Permasteelisa Group
- Industry: Design, engineering, construction
- Founded: Vittorio Veneto, Italy (1973)
- Founder: Massimo Colomban, C.Q.N. Santopietro
- Headquarters: Vittorio Veneto, Italy
- Area served: Worldwide
- Key people: Peter Bacon (chairman) Liam Cummins (CEO)
- Revenue: €820 million (2023)
- Number of employees: 3,197 (2023)
- Parent: Atlas Holdings
- Subsidiaries: Permasteelisa North America Corp. Josef Gartner GmbH Permasteelisa (UK) Limited Permasteelisa Hong Kong Limited Permasteelisa Pacific Holding Ltd. Scheldebouw B.V. Permasteelisa Australia Pty
- Website: Permasteelisa Group

= Permasteelisa =

Italian construction and civil engineering company

Permasteelisa S.p.A. is an Italian company in engineering, project management, manufacturing and installation of architectural envelopes and interior systems. The company is known for being one of handful producing continuous external cladding used for the design and construction of large buildings such as airports and skyscrapers. Its materials can be found on the Sydney Opera House, the Guggenheim Museum in Bilbao, and the London Shard.

The company has around 3,900 employees worldwide and a network of 40 companies (including offices, plants and R&D centers) in 30 countries.

==History==
The company was founded in 1973 with the name of Infissi Serramenti Alluminio (ISA). Its headquarters are in Vittorio Veneto, Province of Treviso. After the acquisition of the Australian company Permasteel Industries Pty Ltd in 1986, which manufactured the curtain wall of the Sydney Opera House, the company's name was changed to Permasteelisa. This acquisition marked the start to international expansion, first into Singapore and Hong Kong, then to Japan, China, Thailand and Malaysia. In 1994, Permasteelisa acquired the Dutch company Scheldebouw B.V. and, in 2001, the German company Josef Gartner GmbH.

At the end of the 1990s, the company entered the United States, first in interiors fit-out and later investing in the curtain wall market. In 2011, Permasteelisa was acquired by Japanese Lixil Group for €575 million.

In 2018, the United States blocked an attempted acquisition of Permasteelisa by Chinese interior design company Grandland from its Japanese owner on unspecified security grounds. It is unclear why the Committee on Foreign Investment in the United States (CFIUS) blocked the transaction.

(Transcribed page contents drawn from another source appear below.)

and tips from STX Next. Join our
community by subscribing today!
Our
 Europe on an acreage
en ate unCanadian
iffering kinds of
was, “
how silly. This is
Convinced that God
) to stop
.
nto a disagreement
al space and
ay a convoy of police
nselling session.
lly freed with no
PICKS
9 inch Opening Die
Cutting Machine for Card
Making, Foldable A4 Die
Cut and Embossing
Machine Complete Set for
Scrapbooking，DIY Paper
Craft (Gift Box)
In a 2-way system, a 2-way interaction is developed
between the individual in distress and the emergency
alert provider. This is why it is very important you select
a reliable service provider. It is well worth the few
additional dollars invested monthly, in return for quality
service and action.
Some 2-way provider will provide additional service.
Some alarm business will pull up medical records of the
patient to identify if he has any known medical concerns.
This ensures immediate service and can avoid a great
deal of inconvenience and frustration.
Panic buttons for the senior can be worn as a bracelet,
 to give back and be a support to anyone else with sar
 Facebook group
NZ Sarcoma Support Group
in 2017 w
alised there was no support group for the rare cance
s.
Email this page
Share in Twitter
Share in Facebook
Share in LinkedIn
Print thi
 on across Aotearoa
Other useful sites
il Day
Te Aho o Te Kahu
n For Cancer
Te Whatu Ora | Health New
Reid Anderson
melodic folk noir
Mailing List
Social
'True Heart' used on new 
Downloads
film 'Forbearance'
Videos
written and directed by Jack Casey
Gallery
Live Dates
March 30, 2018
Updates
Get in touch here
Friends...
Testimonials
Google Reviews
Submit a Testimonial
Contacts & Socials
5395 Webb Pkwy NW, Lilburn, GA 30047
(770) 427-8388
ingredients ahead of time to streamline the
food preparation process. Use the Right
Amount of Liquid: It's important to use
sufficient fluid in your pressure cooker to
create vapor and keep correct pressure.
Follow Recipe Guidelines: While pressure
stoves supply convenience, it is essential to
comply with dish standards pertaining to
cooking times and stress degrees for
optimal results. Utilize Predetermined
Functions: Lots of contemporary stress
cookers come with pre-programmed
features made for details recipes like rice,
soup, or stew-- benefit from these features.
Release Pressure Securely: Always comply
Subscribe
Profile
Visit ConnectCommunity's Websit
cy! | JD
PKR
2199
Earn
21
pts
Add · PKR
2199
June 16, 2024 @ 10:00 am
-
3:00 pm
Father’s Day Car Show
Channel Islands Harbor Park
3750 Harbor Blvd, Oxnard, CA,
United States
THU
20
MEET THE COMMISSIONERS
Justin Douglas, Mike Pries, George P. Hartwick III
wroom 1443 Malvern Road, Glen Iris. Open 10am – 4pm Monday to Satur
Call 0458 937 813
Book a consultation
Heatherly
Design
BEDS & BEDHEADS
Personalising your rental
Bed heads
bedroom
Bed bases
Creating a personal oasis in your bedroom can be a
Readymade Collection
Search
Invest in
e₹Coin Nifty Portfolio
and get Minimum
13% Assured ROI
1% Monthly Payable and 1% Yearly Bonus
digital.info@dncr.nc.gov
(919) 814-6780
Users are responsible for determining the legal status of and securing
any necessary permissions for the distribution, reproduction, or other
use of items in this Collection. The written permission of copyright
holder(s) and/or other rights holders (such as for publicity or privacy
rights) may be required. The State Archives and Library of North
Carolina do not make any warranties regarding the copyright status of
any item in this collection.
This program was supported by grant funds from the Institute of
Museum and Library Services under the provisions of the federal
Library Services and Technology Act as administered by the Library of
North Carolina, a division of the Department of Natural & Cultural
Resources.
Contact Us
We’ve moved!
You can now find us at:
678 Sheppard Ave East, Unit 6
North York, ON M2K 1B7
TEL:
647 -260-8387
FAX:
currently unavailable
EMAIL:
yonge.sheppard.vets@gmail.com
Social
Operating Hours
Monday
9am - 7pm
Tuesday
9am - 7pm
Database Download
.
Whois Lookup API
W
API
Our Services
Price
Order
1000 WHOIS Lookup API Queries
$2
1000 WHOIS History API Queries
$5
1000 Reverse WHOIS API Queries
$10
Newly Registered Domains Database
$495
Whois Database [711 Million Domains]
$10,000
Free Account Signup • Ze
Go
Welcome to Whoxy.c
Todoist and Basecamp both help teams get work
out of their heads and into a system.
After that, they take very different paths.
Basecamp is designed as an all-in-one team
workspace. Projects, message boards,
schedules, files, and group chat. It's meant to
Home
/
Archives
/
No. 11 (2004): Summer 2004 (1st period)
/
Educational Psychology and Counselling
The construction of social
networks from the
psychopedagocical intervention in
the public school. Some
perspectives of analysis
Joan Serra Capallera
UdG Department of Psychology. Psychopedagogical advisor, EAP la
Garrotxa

In May 2020, Permasteelisa was sold to the American fund Atlas Holdings.

==Subsidiaries==
- Permasteelisa North America Corp.
- Scheldebouw B.V.
- Josef Gartner GmbH
- Permasteelisa (UK) Limited
- Permasteelisa France SAS
- Permasteelisa Pacific Holdings Ltd

==Finances==
As of 31 December 2015, the Permasteelisa Group turnover was €1,528 million. The normalized EBIT was €41 million, representing 2.7% of the sales. The shareholders' equity amounted to €234.69 million, while the net financial position was €-306 million.

==Activities==
Permasteelisa is an example of a "pocket-sized" multinational, a company with a modest turnover but a worldwide presence. The main area of activity for the Permasteelisa Group is the curtain wall sector. In 2015, the Exteriors Business Unit represented 84.5% of the turnover (83.3% in 2002), the Interiors Business Unit 12.7% and Contract Business Unit 2.8%.